Segment Open
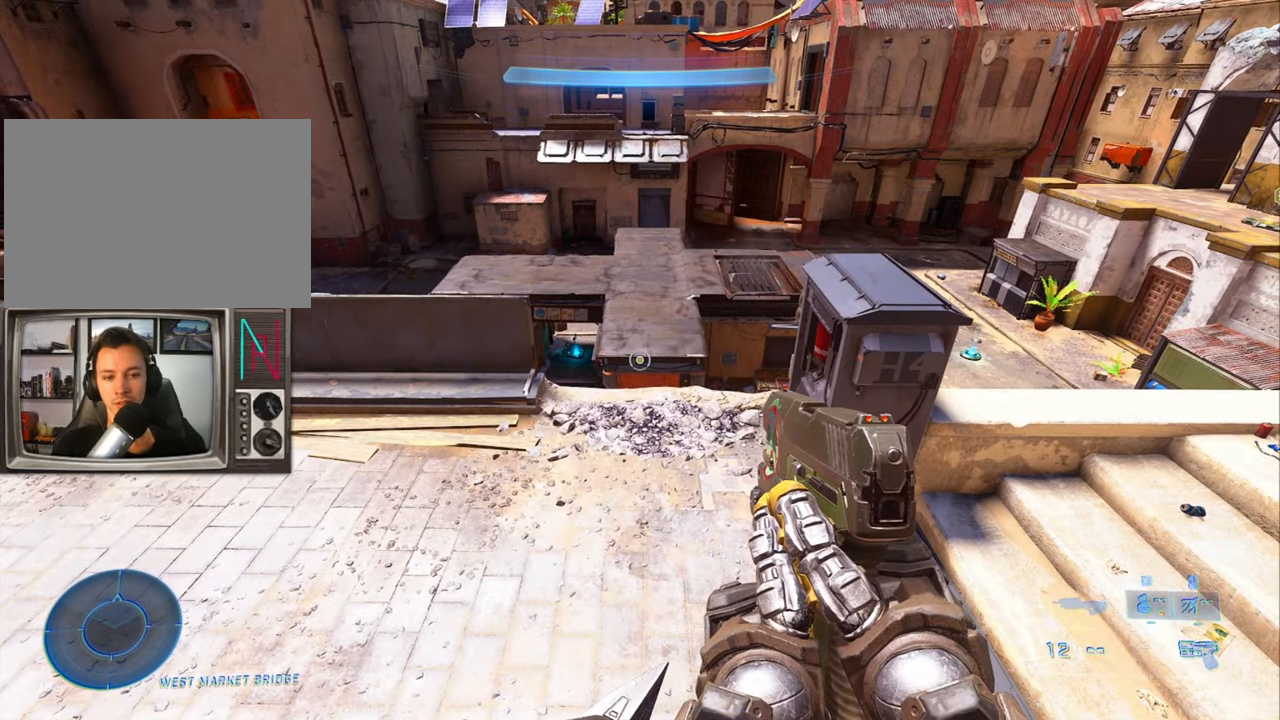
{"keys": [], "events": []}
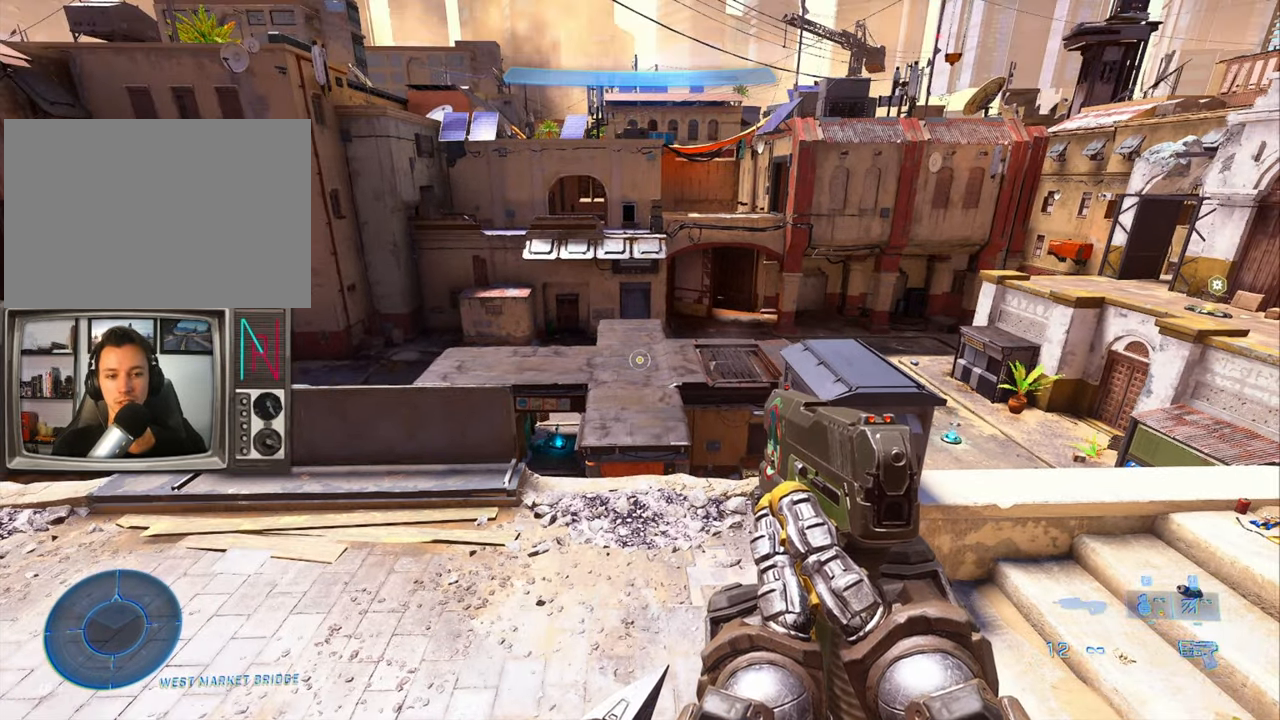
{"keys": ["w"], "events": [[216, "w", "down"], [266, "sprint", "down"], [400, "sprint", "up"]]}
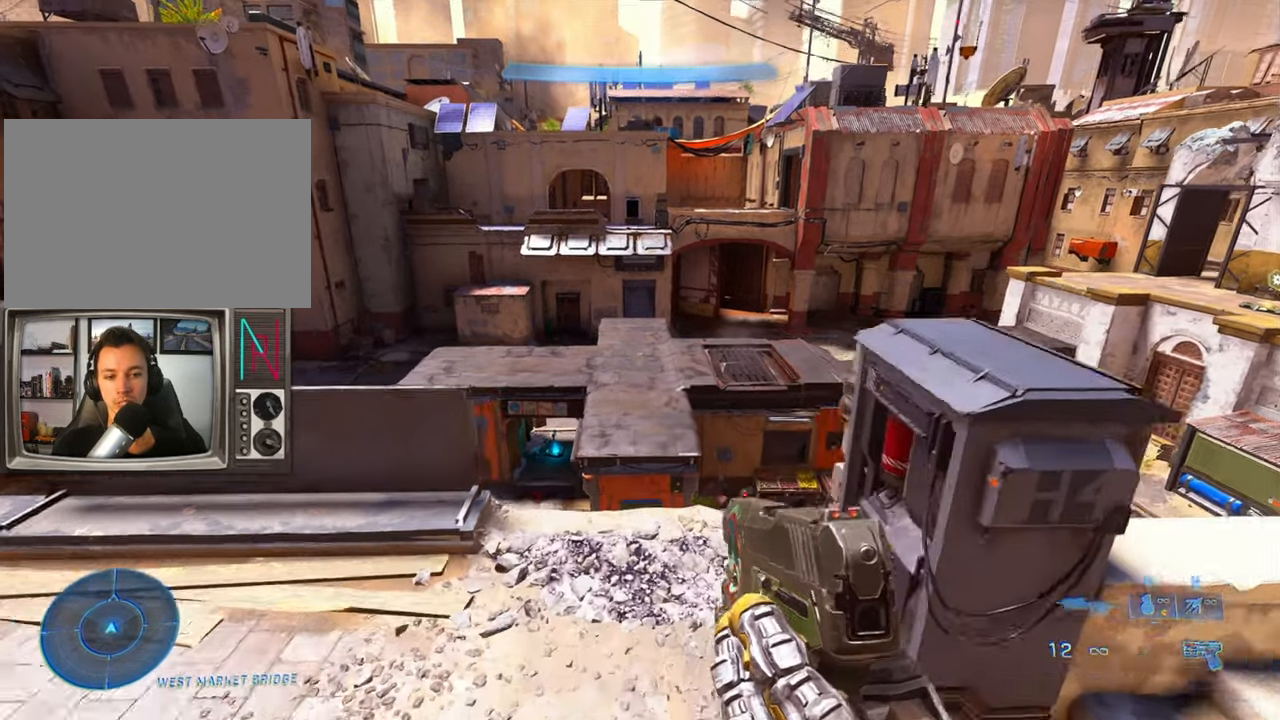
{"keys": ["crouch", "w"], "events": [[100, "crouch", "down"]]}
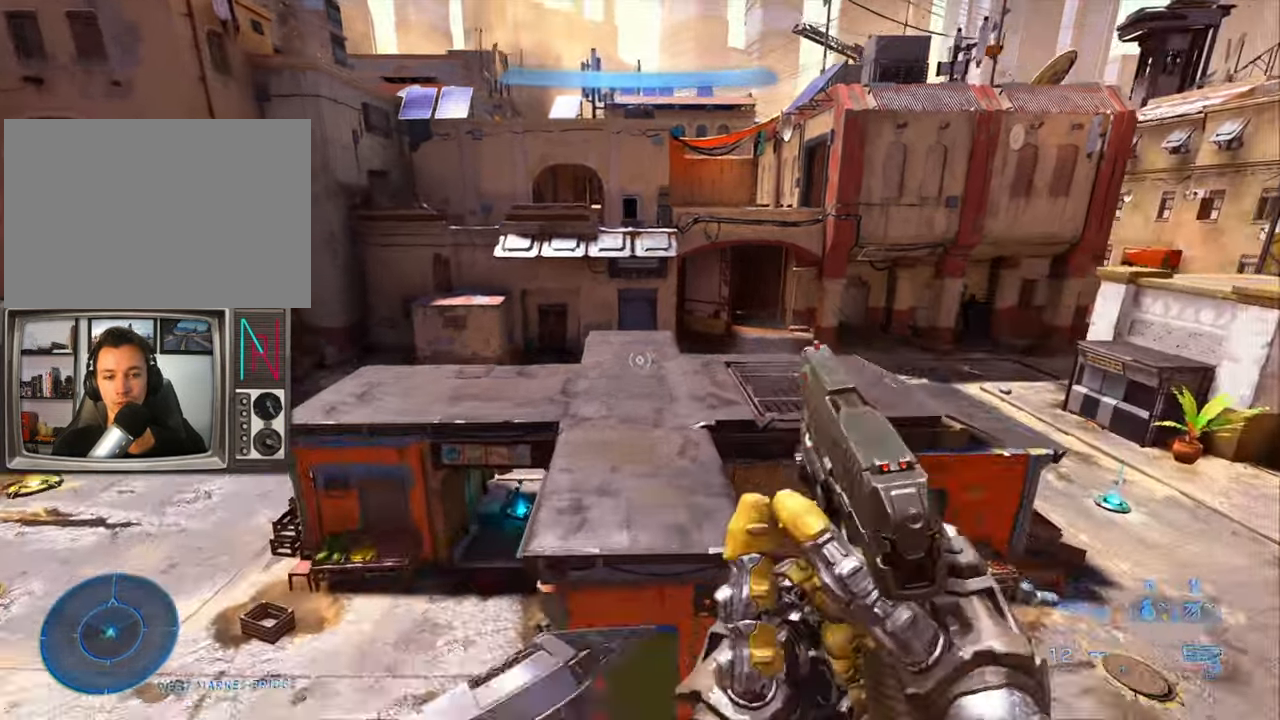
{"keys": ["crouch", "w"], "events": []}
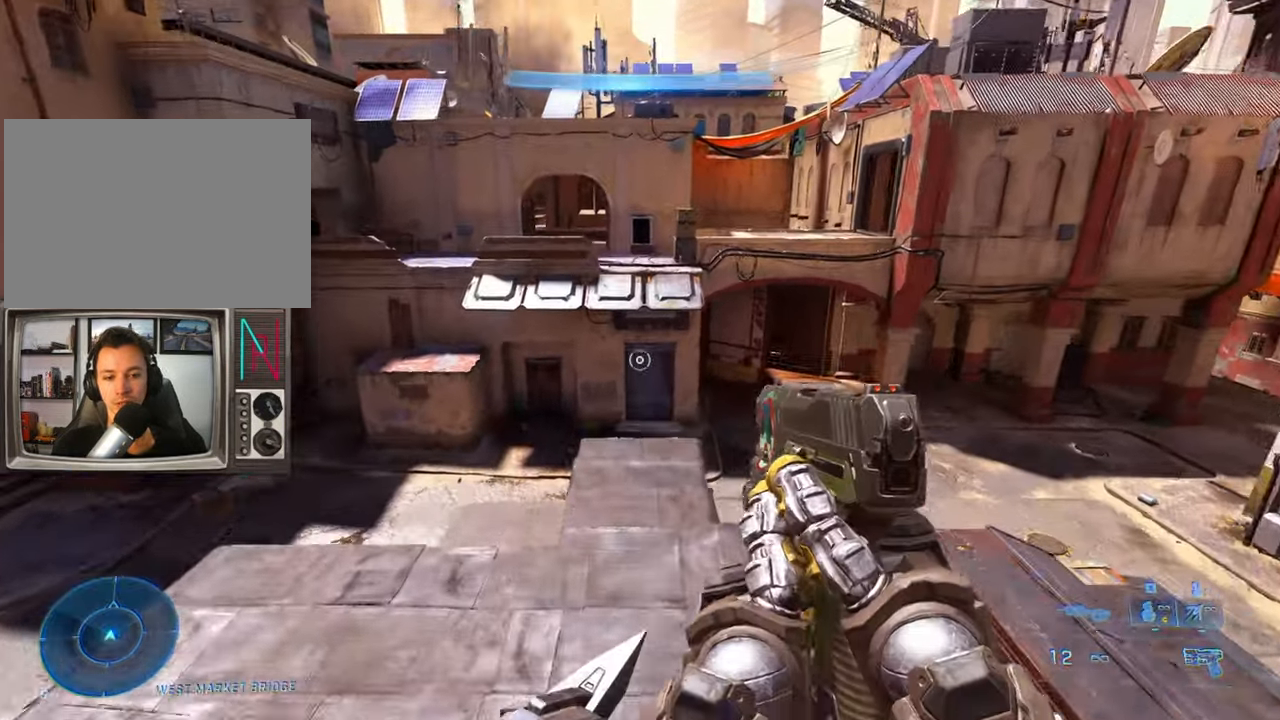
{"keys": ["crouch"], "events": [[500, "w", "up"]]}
Segment Closed
Give back every entry verbatim. No pictures belong in the copy.

Result for this exercise
{"keys": [], "events": []}
{"keys": ["w"], "events": [[216, "w", "down"], [266, "sprint", "down"], [400, "sprint", "up"]]}
{"keys": ["crouch", "w"], "events": [[100, "crouch", "down"]]}
{"keys": ["crouch", "w"], "events": []}
{"keys": ["crouch"], "events": [[500, "w", "up"]]}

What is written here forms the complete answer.